Everybody needs to define their own signals they are comfortable with ... and just fine tune them along the way, but no set of indicators will be "always right". You only can tune them "more or less aggressive" which either means more potential risks and more potential rewards or less potential risks but as well less potential rewards.
I usually back test moving averages,to see which one has the best record with the company I am looking at.
For long term holds I wait for a couple of weeks after the 200 day MA has been broken before deciding whether the market is wrong,or I am wrong.In the case of my two largest holdings the market has proven to be wrong,and in the case of HBL I did very well buying at $1.18 when the 200 day ma was over $1.20.
The Rainbow MA is best (on yahoo charts)
Mid point of guidance gives 45.89 cps earnings or 48.74 cps normalized for the $1.7m storm brand exit.

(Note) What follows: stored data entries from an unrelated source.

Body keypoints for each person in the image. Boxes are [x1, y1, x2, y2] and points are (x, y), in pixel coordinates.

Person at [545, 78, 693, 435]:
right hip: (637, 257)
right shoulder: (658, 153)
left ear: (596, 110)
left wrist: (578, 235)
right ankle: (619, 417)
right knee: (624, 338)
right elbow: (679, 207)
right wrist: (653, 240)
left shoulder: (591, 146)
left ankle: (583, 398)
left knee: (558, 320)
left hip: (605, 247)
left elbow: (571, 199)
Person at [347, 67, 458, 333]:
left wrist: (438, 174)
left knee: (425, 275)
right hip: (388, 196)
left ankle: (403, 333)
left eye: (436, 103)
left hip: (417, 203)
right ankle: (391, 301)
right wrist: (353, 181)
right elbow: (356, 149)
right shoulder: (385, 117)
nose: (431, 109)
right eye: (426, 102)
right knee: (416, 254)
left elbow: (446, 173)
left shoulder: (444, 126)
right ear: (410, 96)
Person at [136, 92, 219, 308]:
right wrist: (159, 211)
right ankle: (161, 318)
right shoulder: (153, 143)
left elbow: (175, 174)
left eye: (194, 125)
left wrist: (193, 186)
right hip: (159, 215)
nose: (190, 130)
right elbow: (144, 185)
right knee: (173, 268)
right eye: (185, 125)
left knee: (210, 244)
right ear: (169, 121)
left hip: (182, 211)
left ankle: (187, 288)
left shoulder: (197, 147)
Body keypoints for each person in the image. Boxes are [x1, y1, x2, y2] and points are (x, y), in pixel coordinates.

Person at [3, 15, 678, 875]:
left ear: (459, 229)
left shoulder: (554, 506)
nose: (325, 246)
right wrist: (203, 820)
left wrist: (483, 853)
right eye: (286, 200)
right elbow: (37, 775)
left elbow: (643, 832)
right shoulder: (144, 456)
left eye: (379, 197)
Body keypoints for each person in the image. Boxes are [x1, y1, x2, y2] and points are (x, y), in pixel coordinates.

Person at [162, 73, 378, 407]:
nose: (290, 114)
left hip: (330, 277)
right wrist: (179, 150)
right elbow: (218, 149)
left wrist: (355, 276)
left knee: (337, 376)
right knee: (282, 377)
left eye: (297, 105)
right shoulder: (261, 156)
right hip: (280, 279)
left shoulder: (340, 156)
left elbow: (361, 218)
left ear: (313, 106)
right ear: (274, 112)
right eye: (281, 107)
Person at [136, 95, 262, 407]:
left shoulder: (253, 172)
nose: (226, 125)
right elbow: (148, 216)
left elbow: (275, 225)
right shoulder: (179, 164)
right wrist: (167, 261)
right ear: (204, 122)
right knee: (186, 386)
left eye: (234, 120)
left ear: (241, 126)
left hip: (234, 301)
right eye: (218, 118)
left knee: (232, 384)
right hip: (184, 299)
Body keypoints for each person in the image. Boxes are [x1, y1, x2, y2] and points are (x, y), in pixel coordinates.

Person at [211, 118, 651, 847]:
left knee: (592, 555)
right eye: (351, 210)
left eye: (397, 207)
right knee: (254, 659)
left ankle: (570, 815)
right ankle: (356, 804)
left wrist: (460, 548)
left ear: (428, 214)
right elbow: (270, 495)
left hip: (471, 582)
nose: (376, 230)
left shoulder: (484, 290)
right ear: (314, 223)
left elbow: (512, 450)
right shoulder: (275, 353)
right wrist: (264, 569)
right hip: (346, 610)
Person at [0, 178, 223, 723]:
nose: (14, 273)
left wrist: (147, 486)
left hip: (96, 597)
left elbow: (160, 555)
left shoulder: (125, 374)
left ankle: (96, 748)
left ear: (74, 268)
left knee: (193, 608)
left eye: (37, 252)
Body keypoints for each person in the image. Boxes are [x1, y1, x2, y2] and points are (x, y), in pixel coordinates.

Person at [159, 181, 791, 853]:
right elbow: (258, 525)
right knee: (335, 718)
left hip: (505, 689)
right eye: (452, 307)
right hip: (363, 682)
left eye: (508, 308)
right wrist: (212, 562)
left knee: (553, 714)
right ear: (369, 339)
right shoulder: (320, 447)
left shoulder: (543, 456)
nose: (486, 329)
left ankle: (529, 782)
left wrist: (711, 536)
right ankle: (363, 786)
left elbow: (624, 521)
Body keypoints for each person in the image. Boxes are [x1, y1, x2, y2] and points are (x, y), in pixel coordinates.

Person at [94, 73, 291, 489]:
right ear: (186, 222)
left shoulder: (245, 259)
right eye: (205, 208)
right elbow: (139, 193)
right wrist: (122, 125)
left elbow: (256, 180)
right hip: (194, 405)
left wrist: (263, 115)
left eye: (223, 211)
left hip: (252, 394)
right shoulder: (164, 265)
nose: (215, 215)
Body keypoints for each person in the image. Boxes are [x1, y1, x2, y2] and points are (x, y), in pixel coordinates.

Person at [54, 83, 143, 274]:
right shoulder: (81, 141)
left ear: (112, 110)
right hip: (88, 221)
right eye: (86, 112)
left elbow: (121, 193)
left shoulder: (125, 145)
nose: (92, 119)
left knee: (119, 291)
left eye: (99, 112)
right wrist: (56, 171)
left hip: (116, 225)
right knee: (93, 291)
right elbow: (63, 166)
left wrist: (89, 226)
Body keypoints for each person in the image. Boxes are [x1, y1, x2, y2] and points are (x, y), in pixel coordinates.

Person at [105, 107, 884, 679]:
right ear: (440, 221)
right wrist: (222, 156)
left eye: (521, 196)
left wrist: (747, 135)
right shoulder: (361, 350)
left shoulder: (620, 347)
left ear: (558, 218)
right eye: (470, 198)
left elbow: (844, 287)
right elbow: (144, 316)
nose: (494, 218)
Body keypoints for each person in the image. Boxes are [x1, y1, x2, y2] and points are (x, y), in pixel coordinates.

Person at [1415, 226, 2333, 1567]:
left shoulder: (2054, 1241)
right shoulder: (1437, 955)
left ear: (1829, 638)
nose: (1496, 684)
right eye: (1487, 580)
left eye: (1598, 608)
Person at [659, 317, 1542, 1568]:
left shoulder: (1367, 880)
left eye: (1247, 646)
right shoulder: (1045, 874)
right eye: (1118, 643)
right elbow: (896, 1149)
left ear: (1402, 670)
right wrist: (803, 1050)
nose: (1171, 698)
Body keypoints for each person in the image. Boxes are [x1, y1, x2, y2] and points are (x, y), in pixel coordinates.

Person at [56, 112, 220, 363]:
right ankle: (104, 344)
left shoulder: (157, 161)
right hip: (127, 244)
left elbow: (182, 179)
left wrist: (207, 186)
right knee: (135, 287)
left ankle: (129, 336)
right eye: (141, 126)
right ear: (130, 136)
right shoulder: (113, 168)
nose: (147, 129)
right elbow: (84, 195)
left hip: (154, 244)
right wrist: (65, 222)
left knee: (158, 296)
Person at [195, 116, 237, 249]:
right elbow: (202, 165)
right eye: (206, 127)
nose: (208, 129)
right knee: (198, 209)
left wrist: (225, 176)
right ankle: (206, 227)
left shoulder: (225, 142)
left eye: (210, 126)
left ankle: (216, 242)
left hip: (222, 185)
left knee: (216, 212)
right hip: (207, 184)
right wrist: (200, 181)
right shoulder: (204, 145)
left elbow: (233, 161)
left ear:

Choose what PE you think is appropriate. If we use the first figure the historical PE is 13.1 at $6 and the latter 12.3.
At $7 those PE's expand to 15.25 and 14.36 respectively.
Remember that the currency has dropped a fair bit from its average level in FY18 but on the other hand growth in Australia with Glassons appears to be very good and momentum for a brand counts for a lot.
Full and fair value now ? You folks be the judge.
It took bit of time for price to move from $4 range to $5 mark, but then the move from $5 to $6 was pretty rapid and swift. May be $6 handle is the appropriate range for it.
I guess the difficulty in assessing HLG's value is - are they a cyclical close to the top of the cycle or are they now a growth company?
Based on historic numbers (backward 10 year EPS CAGR - 4.3%, backward 10 year revenue CAGR - 3.8%) are they a very modestly growing cyclical.
Obviously - things might be different this time. However - only time will tell.
Without this information there is no basis in determining whether the current PE is cheap or dear. I certainly would consider it dear for a cyclical.